Does an LVM snapshot backup include my running database safely?

It’s filesystem-consistent, not application-consistent. For low-write sites, it often restores fine. For busy stores or apps, add database dumps or run a proper restore drill to prove it.

Can I use this on a shared hosting account?
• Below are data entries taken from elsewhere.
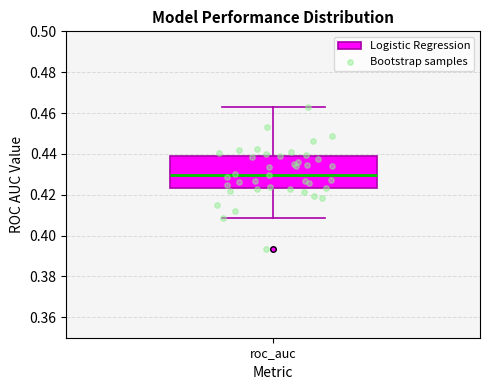

Transcribe this box plot: give where the median line is, the range the box spans, and where the two whiskers end, as read against the y-axis. The values are not printed on the chart, so give them approximately, as read against the axis.

median 0.430, box 0.424 to 0.440, whiskers 0.408 to 0.462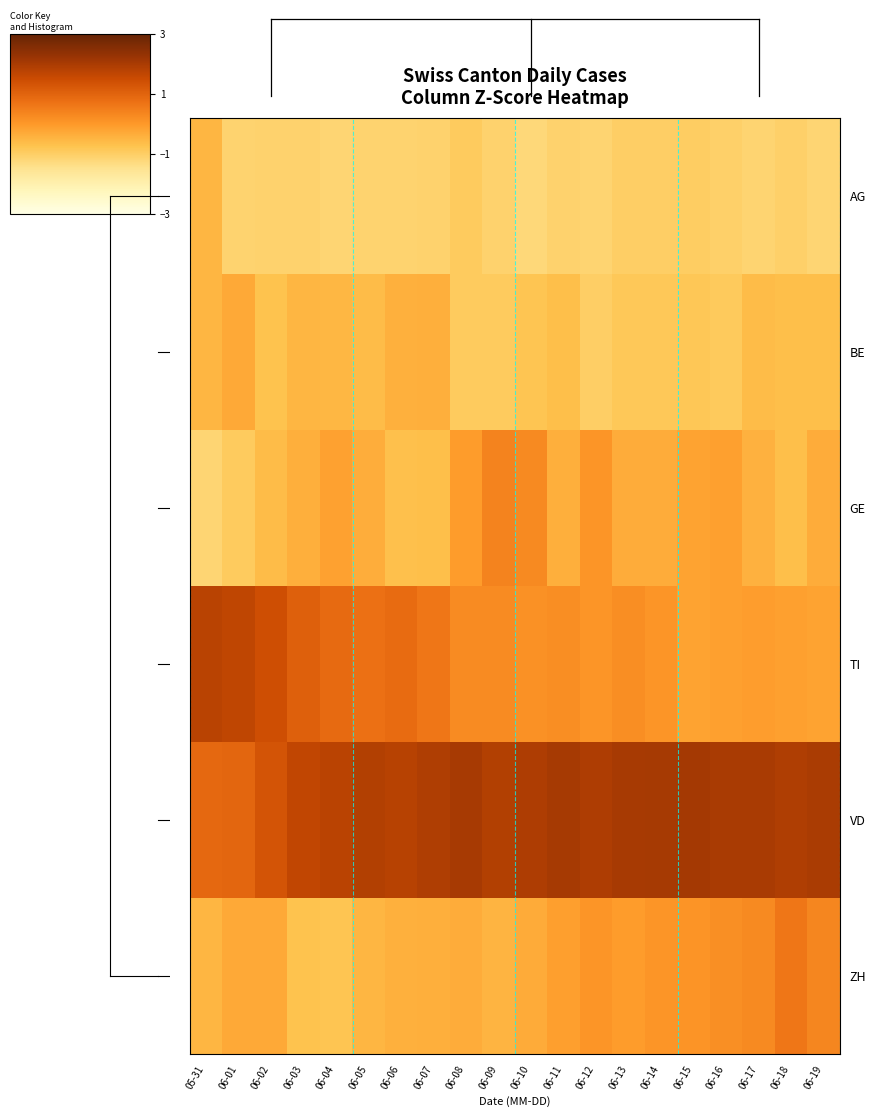

At how many categories does at least one series exceed 1?

20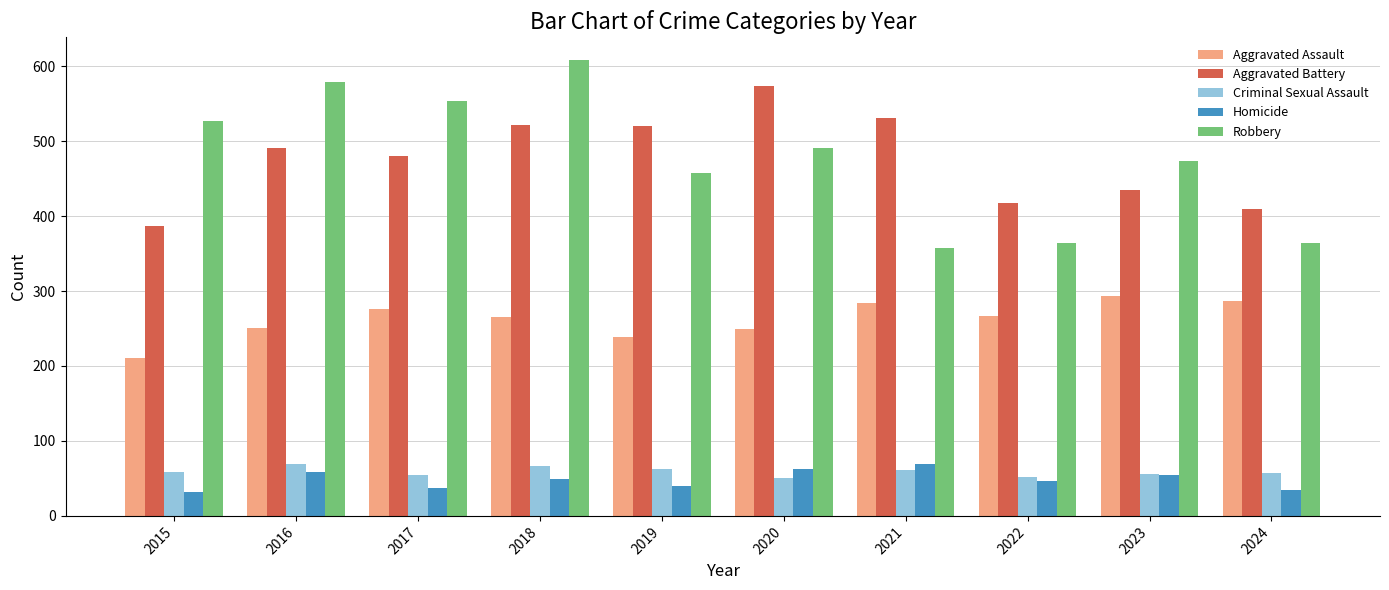

At which label does Aggravated Assault reach its peak?

2023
No. Shared hosting rarely gives you LVM access. Use control-panel backups or application-level backups instead.

How big should the LVM snapshot be?

Big enough to cover writes during the rsync window, with headroom. Start with 10–20 GB for small hosting servers, then adjust based on observed write rates and rsync duration.

What’s better: rsync folders per day or an incremental backup tool?

Dated rsync folders are straightforward and easy to restore from. Incremental tools are usually more space-efficient and often add encryption. If you want encryption and dedupe, compare this with HostMyCode’s restic incremental backup tutorial.

How often should I test restores?

At least quarterly for production. After major upgrades or migrations, test again.